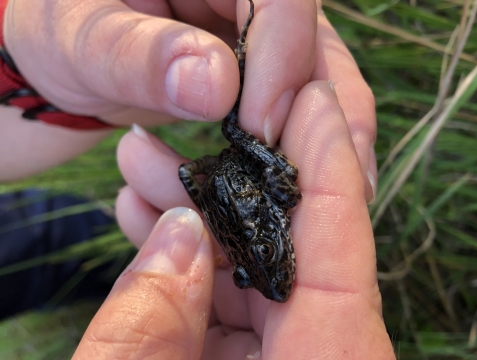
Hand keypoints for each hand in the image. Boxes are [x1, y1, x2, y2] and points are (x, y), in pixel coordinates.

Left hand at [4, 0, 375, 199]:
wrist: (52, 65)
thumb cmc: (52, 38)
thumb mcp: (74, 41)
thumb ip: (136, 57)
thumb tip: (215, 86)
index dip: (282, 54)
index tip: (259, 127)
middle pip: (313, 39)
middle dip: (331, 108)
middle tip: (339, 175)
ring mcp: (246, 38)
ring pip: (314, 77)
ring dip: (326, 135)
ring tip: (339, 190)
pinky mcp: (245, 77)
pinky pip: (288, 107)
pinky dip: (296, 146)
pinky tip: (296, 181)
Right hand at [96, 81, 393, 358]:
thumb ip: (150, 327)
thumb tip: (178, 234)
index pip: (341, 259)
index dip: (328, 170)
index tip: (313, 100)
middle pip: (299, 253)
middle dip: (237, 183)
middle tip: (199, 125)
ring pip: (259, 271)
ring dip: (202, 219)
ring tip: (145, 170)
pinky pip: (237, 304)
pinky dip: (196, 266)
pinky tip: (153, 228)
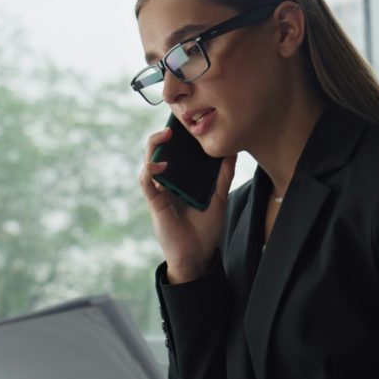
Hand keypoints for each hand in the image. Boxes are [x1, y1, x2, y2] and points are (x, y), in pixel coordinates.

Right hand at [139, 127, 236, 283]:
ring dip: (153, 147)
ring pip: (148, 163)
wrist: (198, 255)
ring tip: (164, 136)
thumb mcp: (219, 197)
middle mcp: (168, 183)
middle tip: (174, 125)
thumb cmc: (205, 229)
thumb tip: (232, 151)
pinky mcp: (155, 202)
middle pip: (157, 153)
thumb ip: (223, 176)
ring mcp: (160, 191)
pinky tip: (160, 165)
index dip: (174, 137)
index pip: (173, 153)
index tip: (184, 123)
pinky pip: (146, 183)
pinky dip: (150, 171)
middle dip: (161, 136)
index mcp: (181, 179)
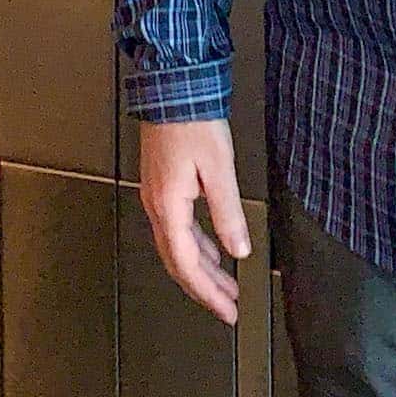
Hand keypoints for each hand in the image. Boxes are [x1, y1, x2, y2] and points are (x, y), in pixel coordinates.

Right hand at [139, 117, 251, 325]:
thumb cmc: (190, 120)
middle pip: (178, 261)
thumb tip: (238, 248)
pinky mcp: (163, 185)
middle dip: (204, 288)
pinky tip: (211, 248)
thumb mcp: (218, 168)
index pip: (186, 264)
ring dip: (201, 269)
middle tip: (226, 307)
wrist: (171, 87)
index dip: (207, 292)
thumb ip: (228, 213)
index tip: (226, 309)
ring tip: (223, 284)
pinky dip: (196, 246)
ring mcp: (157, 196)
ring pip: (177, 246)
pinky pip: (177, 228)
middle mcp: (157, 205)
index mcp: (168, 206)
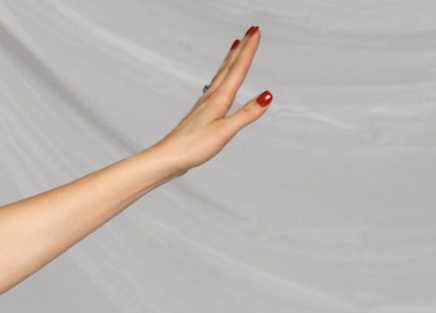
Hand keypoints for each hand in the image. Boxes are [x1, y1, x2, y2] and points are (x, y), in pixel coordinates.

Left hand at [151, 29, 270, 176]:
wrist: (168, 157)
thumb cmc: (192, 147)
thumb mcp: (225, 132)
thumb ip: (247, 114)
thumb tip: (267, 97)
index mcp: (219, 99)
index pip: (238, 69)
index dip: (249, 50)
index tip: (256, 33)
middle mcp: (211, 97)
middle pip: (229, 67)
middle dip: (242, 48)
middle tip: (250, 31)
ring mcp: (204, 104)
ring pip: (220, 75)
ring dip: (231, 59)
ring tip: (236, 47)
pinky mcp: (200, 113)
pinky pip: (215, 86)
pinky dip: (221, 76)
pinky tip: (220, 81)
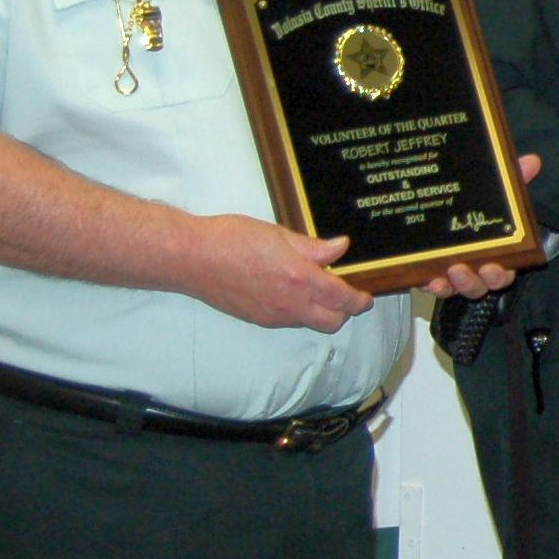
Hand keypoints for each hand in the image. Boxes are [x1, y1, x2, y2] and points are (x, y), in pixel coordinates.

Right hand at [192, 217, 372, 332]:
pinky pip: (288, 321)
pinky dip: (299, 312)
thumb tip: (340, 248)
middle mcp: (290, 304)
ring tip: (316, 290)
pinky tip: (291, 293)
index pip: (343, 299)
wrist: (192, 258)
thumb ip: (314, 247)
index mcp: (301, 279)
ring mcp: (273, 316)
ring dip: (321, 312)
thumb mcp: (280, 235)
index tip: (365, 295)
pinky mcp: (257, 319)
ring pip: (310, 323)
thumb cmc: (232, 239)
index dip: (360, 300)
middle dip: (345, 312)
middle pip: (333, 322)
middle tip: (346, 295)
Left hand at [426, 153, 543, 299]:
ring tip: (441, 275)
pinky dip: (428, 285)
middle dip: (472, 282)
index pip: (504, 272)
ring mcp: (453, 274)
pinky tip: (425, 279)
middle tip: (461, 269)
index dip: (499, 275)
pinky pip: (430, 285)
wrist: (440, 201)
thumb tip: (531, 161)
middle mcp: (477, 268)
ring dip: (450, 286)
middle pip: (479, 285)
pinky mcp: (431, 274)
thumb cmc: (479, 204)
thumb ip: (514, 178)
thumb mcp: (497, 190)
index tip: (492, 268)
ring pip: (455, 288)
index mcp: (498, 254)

### Task details
Return a copy of each line in the entries that carries the string "Left".

### Answer to this task
Left hand at [4, 0, 375, 199]:
Left hand at [151, 29, 270, 176]:
Left hand at [426, 153, 543, 299]:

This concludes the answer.